Your goal - Exactly as they appear, print the line with "elektroničkom ili pisanom" and each line after it through the end of the entries below; leave out pictures.

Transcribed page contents
= = = = =

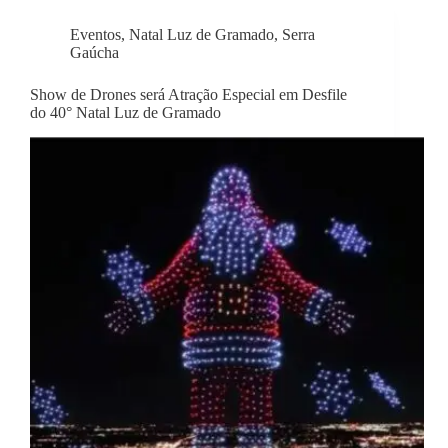
Eventos
,
Natal Luz de Gramado
,
Serra
Gaúcha
Show de Drones será Atração Especial em Desfile
do 40° Natal Luz de Gramado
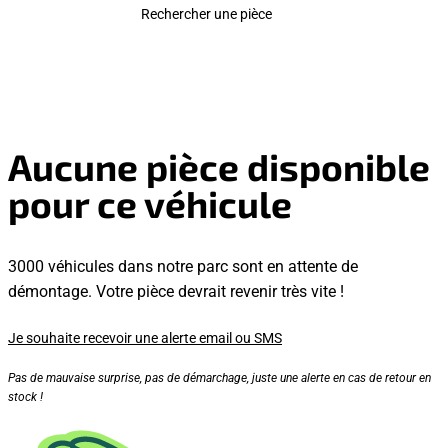
Rechercher une pièce
Aucune pièce disponible
pour ce véhicule
3000 véhicules dans notre parc sont en attente de
démontage. Votre pièce devrait revenir très vite !
Je souhaite recevoir une alerte email ou SMS
Pas de mauvaise surprise, pas de démarchage, juste une alerte en cas de retour en
stock !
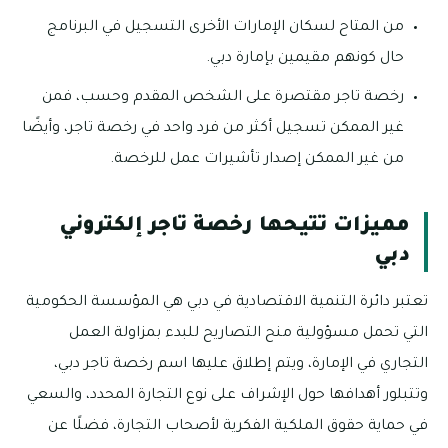
من المتاح لسكان الإمارات الأخرى التسجيل في البرنامج
حال كونهم مقيمين بإمارة دبي.
رخصة تاجر مقتصرة على الشخص المقدم وحسب، فمن
غير الممكن تسجيل أكثر من فرد واحد في رخصة تاجر، وأيضًا
من غير الممكن إصدار تأشيرات عمل للرخصة.
مميزات تتيحها رخصة تاجر إلكتروني
دبي
تعتبر دائرة التنمية الاقتصادية في دبي هي المؤسسة الحكومية
التي تحمل مسؤولية منح التصاريح للبدء بمزاولة العمل
التجاري في الإمارة، ويتم إطلاق عليها اسم رخصة تاجر دبي،
وتتبلور أهدافها حول الإشراف على نوع التجارة المحدد، والسعي
في حماية حقوق الملكية الفكرية لأصحاب التجارة، فضلًا عن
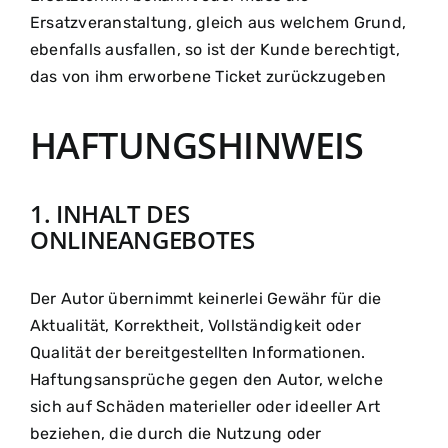
Ersatzveranstaltung, gleich aus welchem Grund,
ebenfalls ausfallen, so ist der Kunde berechtigt,
das von ihm erworbene Ticket zurückzugeben
HAFTUNGSHINWEIS
1. INHALT DES
ONLINEANGEBOTES
Der Autor übernimmt keinerlei Gewähr für die
Aktualität, Korrektheit, Vollständigkeit oder
Qualität der bereitgestellten Informationen.
Haftungsansprüche gegen den Autor, welche
sich auf Schäden materieller oder ideeller Art
beziehen, die durch die Nutzung oder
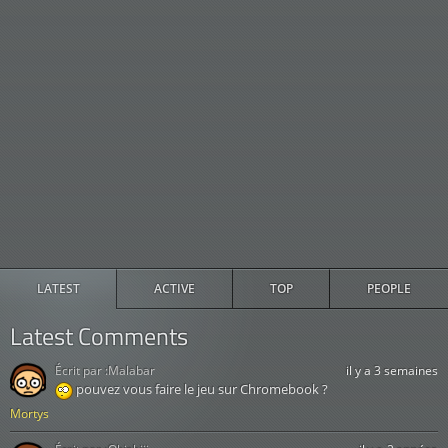
LATEST
ACTIVE
TOP
PEOPLE
Latest Comments
Écrit par :
Malabar
il y a 3 semaines
pouvez vous faire le jeu sur Chromebook ?
Mortys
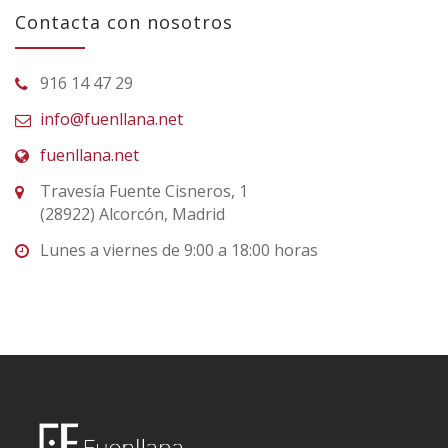
Contacta con nosotros
916 14 47 29
info@fuenllana.net
fuenllana.net
Travesía Fuente Cisneros, 1
(28922) Alcorcón, Madrid
Lunes a viernes de 9:00 a 18:00 horas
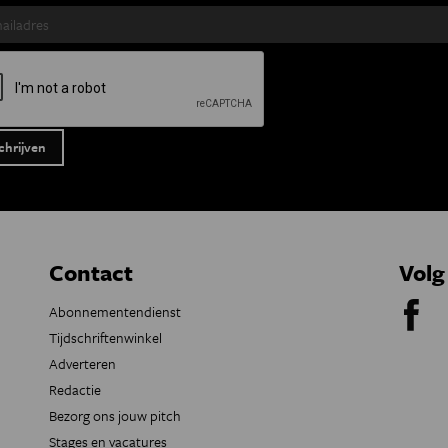
Contact
Volg
Abonnementendienst
Tijdschriftenwinkel
Adverteren
Redactie
Bezorg ons jouw pitch
Stages en vacatures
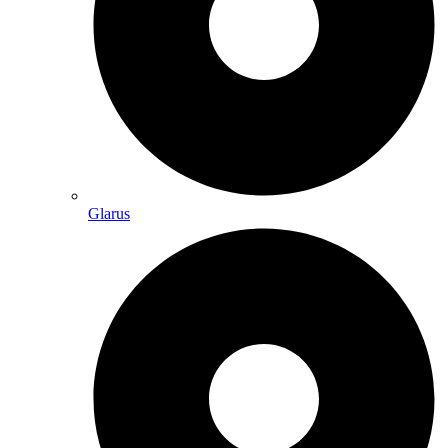
Glarus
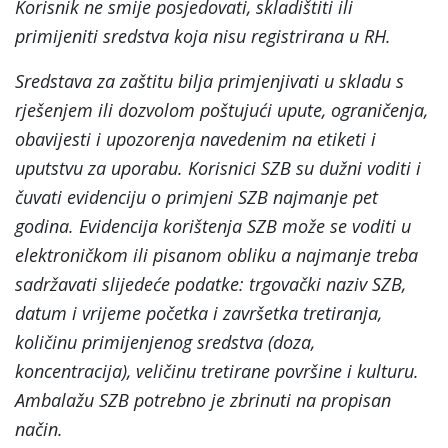
Korisnik ne smije posjedovati, skladištiti ili
primijeniti sredstva koja nisu registrirana u RH.
Sredstava za zaštitu bilja primjenjivati u skladu s
rješenjem ili dozvolom poštujući upute, ograničenja,
obavijesti i upozorenja navedenim na etiketi i
uputstvu za uporabu. Korisnici SZB su dužni voditi i
čuvati evidenciju o primjeni SZB najmanje pet
godina. Evidencija korištenja SZB može se voditi u
elektroničkom ili pisanom obliku a najmanje treba
sadržavati slijedeće podatke: trgovački naziv SZB,
datum i vrijeme početka i završetka tretiranja,
količinu primijenjenog sredstva (doza,
koncentracija), veličinu tretirane površine i kulturu.
Ambalažu SZB potrebno je zbrinuti na propisan
način.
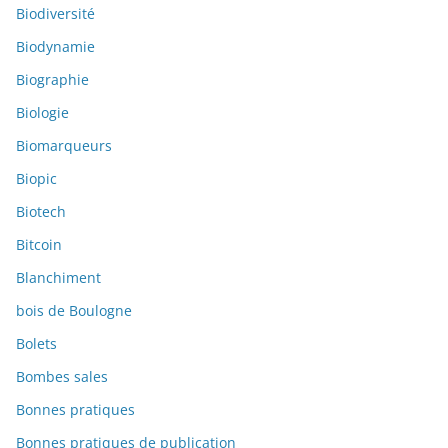
Biodiversité
Biodynamie
Biographie
Biologie
Biomarqueurs
Biopic
Biotech
Bitcoin
Blanchiment
bois de Boulogne
Bolets
Bombes sales
Bonnes pratiques
Bonnes pratiques de publication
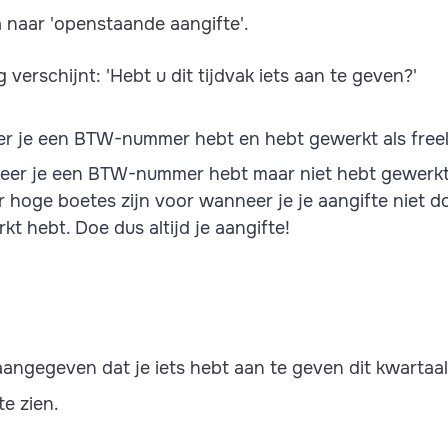
 naar 'openstaande aangifte'.
verschijnt: 'Hebt u dit tijdvak iets aan te geven?'
eer je een BTW-nummer hebt en hebt gewerkt als free
neer je een BTW-nummer hebt maar niet hebt gewerkt 
r hoge boetes zijn voor wanneer je je aangifte niet 
rkt hebt. Doe dus altijd je aangifte!
ngegeven dat je iets hebt aan te geven dit kwartaal, 
e zien.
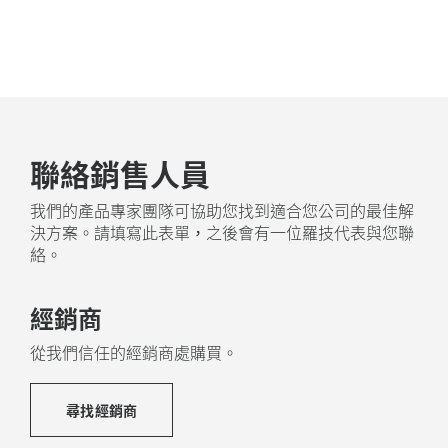
聯絡銷售人員
我們的產品專家團隊可協助您找到適合您公司的最佳解
決方案。請填寫此表單，之後會有一位羅技代表與您聯
絡。
經銷商
從我們信任的經銷商處購買。
尋找經銷商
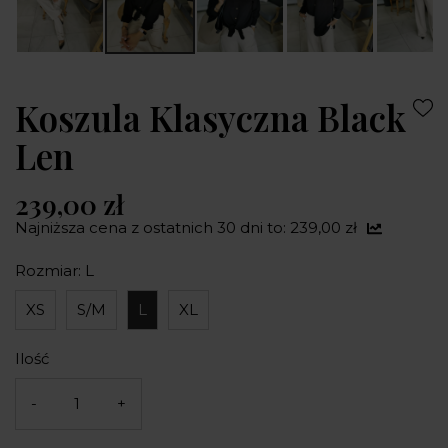
Koszula Klasyczna Black
Len
239,00 zł
Najniższa cena z ostatnich 30 dni to: 239,00 zł
Rozmiar: L
XS
S/M
L
XL
Ilość
-
+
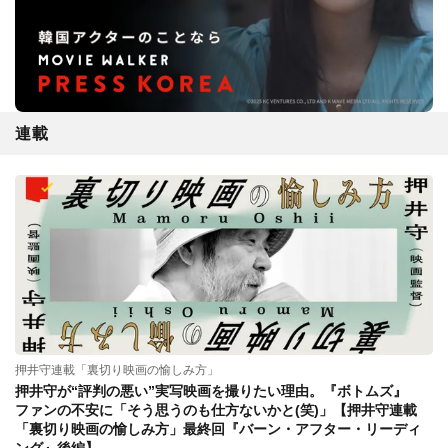
連載
押井守連載「裏切り映画の愉しみ方」
押井守が“評判の悪い”実写映画を撮りたい理由。『ボトムズ』
ファンの不安に「そう思うのも仕方ないかと(笑)」【押井守連載
「裏切り映画の愉しみ方」最終回『バーン・アフター・リーディ
ング』後編】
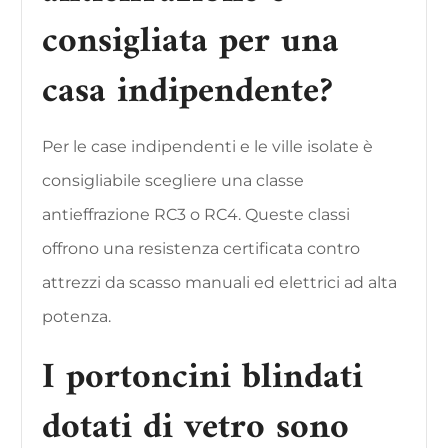
consigliata per una
casa indipendente?
Per le case indipendenti e le ville isolate è
consigliabile scegliere una classe
antieffrazione RC3 o RC4. Queste classi
offrono una resistenza certificata contro
attrezzi da scasso manuali ed elettrici ad alta
potenza.
I portoncini blindati
dotati di vetro sono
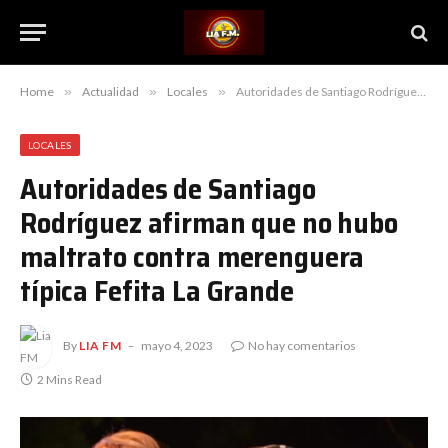
Home
»
Actualidad
»
Locales
»
Autoridades de Santiago Rodríguez afirman que no hubo maltrato contra merenguera típica Fefita La Grande
LOCALES
Autoridades de Santiago
Rodríguez afirman que no hubo
maltrato contra merenguera
típica Fefita La Grande
By
LIA FM
mayo 4, 2023
No hay comentarios
2 Mins Read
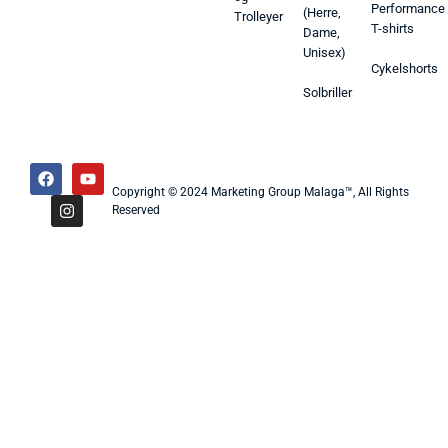
Performance
(Herre,
Trolleyer
T-shirts
Dame,
Unisex)
Cykelshorts
Solbriller
Copyright © 2024 Marketing Group Malaga™, All Rights
Reserved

= = = = =

Expected output -
elektroničkom ili pisanom obliku a najmanje treba
sadržavati slijedeće podatke: trgovački naziv SZB,
datum i vrijeme početka i završetka tretiranja,
količinu primijenjenog sredstva (doza,
koncentracija), veličinu tretirane površine i kulturu.
Ambalažu SZB potrebno je zbrinuti na propisan
način.
Biodiversité
Biodynamie
Biographie
Biologie
Biomarqueurs
Biopic
Biotech
Bitcoin
Blanchiment
bois de Boulogne
Bolets
Bombes sales
Bonnes pratiques
Bonnes pratiques de publication
 naar 'openstaande aangifte'.
verschijnt: 'Hebt u dit tijdvak iets aan te geven?'
eer je een BTW-nummer hebt en hebt gewerkt als free
neer je een BTW-nummer hebt maar niet hebt gewerkt 
r hoge boetes zijn voor wanneer je je aangifte niet 
rkt hebt. Doe dus altijd je aangifte!
ngegeven dat je iets hebt aan te geven dit kwartaal, 
e zien.
聯絡銷售人員
我們的產品專家團隊可協助您找到適合您公司的最佳解
決方案。請填寫此表單，之後會有一位羅技代表與您聯
絡。
經銷商
從我們信任的經銷商處購買。
尋找經銷商
Koszula Klasyczna Black
Len
239,00 zł
Najniższa cena z ostatnich 30 dni to: 239,00 zł
Rozmiar: L
XS
S/M
L
XL
Ilość
-
+
連載
押井守連載「裏切り映画の愉しみ方」
押井守が“評判の悪い”実写映画を撮りたい理由。『ボトムズ』
ファンの不安に「そう思うのも仕方ないかと(笑)」【押井守連載
「裏切り映画の愉しみ方」最終回『バーン・アフター・リーディ
ング』後編】
consigliata per una
casa indipendente?
Per le case indipendenti e le ville isolate è
consigliabile scegliere una classe
antieffrazione RC3 o RC4. Queste classi
offrono una resistenza certificata contro
attrezzi da scasso manuali ed elettrici ad alta
potenza.
I portoncini blindati
dotati di vetro sono
Home
»
Actualidad
»
Locales
»
Autoridades de Santiago Rodríguez afirman que no hubo maltrato contra merenguera típica Fefita La Grande
LOCALES
Autoridades de Santiago
Rodríguez afirman que no hubo
maltrato contra merenguera
típica Fefita La Grande
By
LIA FM
mayo 4, 2023
No hay comentarios
2 Mins Read
Performance
(Herre,
Trolleyer
T-shirts
Dame,
Unisex)
Cykelshorts
Solbriller
Copyright © 2024 Marketing Group Malaga™, All Rights
Reserved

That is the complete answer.